Did... did the BBC Ten O'Clock News really carry the news of the Spandau reunion?

They bloody did. Spandau Ballet. I mean, I know you can't spend forever showing photos of the damage to Fred Goodwin's car, but the getting back together of the Spands surely only merits flagship news coverage if you happen to be broadcasting exclusively to Steve Norman's house?

Still, it's good to see that Spandau Ballet have got so poor they're having to pretend to like each other again ("it's good to see that the Spandau boys have put their difference behind them") and will get out to do the job of playing the three songs everyone likes and some others to fill out the time:

Gary Kemp, the group's songwriter and guitarist, explained: "This is my other family really and I just missed them for the last 20 years.

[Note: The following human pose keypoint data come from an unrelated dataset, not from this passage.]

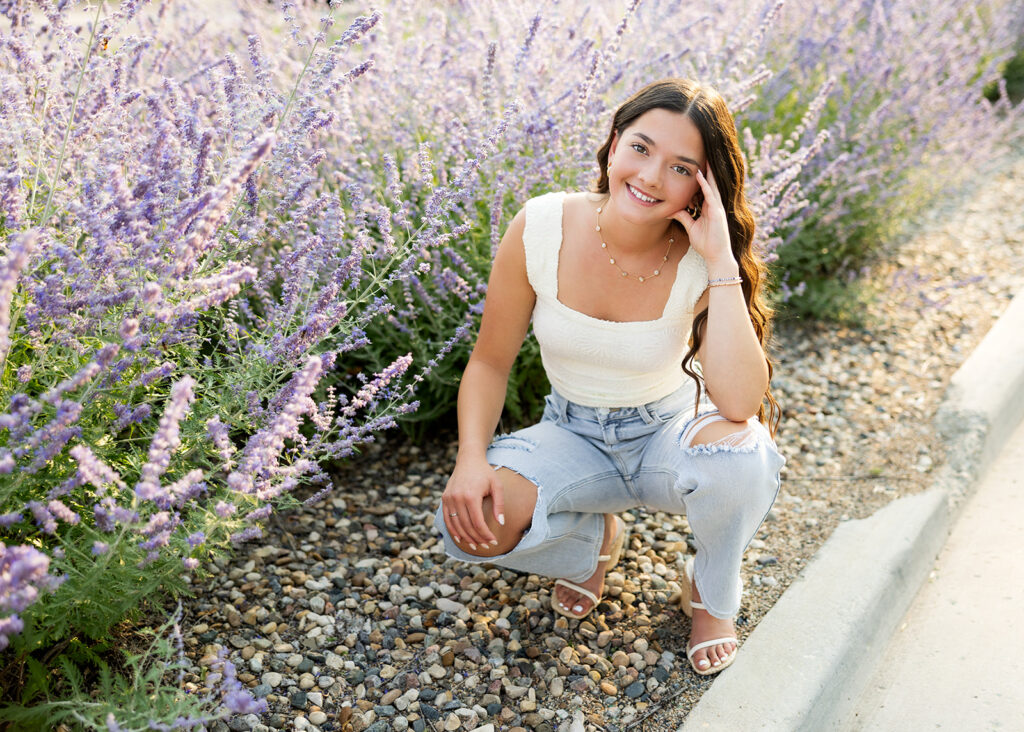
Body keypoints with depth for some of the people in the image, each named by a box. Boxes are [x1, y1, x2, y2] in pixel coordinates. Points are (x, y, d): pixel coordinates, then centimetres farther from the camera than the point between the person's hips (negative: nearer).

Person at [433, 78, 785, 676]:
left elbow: (739, 403, -34)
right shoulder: (540, 229, -17)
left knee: (740, 451, -36)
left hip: (672, 433, 0)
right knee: (472, 522, -28)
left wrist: (722, 263, -35)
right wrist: (471, 459, -23)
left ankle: (712, 595, 1)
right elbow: (491, 361, -7)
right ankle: (596, 539, 10)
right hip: (573, 439, 1)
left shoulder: (702, 261, -20)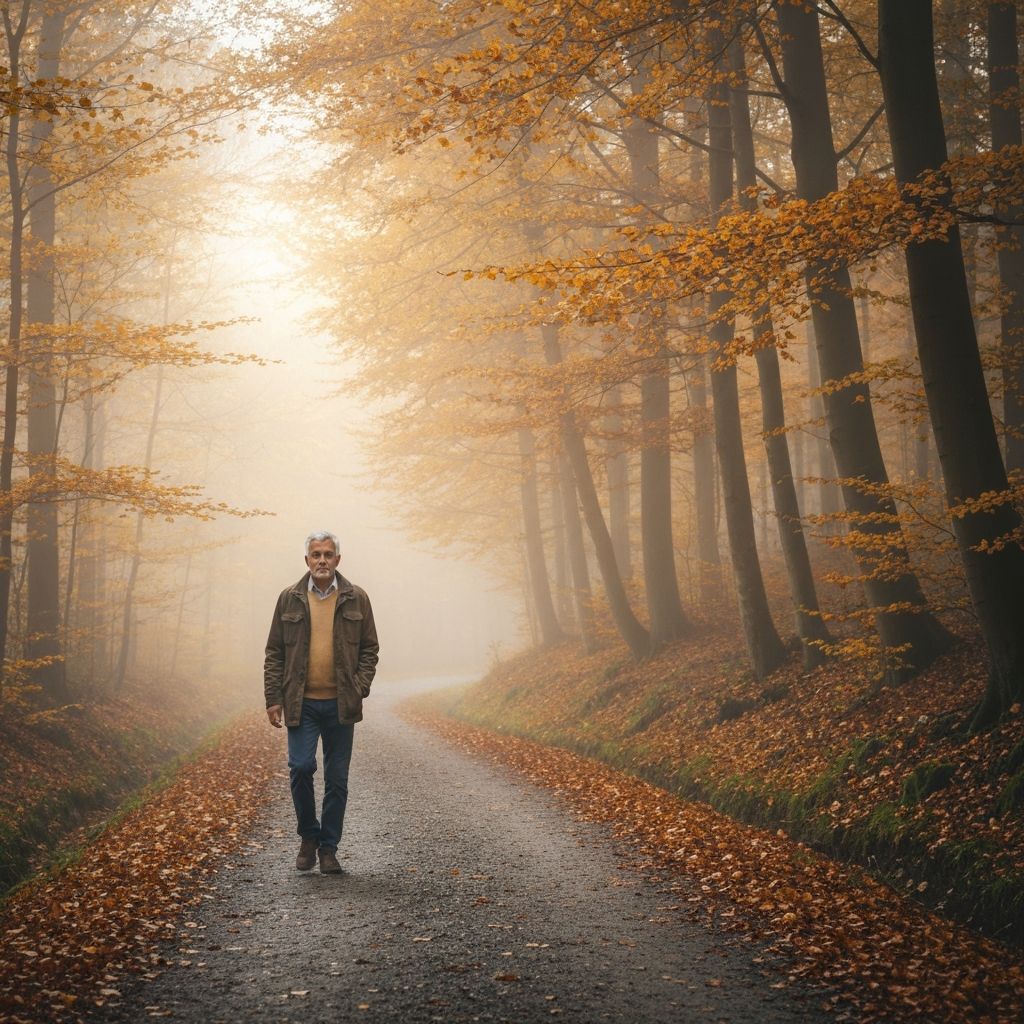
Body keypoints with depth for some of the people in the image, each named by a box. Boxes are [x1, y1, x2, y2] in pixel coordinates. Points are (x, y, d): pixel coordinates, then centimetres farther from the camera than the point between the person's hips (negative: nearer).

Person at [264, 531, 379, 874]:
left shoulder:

"I wanted to get together just to have a chat about all those great experiences we had. To be able to make some new experiences is a really great opportunity and that's what we plan to do."

Actually, Gary, one of them is also your actual family, isn't he? But I take your point.

Yes, yes, the one they relied on to write the words did just make that clunky "it's all about the experiences we experienced, and now experience tells me that we should experience some unexperienced experiences" statement.

But here's Martin, again with the family metaphors:
Kemp's bassist brother Martin - also known to EastEnders fans as club owner Steve Owen - added: "Families go through terrible times sometimes and they argue.

"But in the end we've got back together - which is the main thing."

Yes, yes, family. All this talk of family might be more touching if it wasn't coming from the pair who played the Krays, who were brothers for whom family had a distinct and slightly chilling overtone.

Still, nice to get the family back together, isn't it, Tony? Tony? Sorry, can't hear you through those gritted teeth - could you speak up?
Hadley said they had buried the hatchet after "the realisation that time is a great healer".

"We all realised how powerful the band were, the songs, and what we did as a band in the '80s," he said.

"We first met in the pub, had a few beers, the stories came up and the anecdotes and we just realised that we're great mates."

... the realisation coming just about the same time as the barman said "come on lads, time to settle the slate before I serve you any more."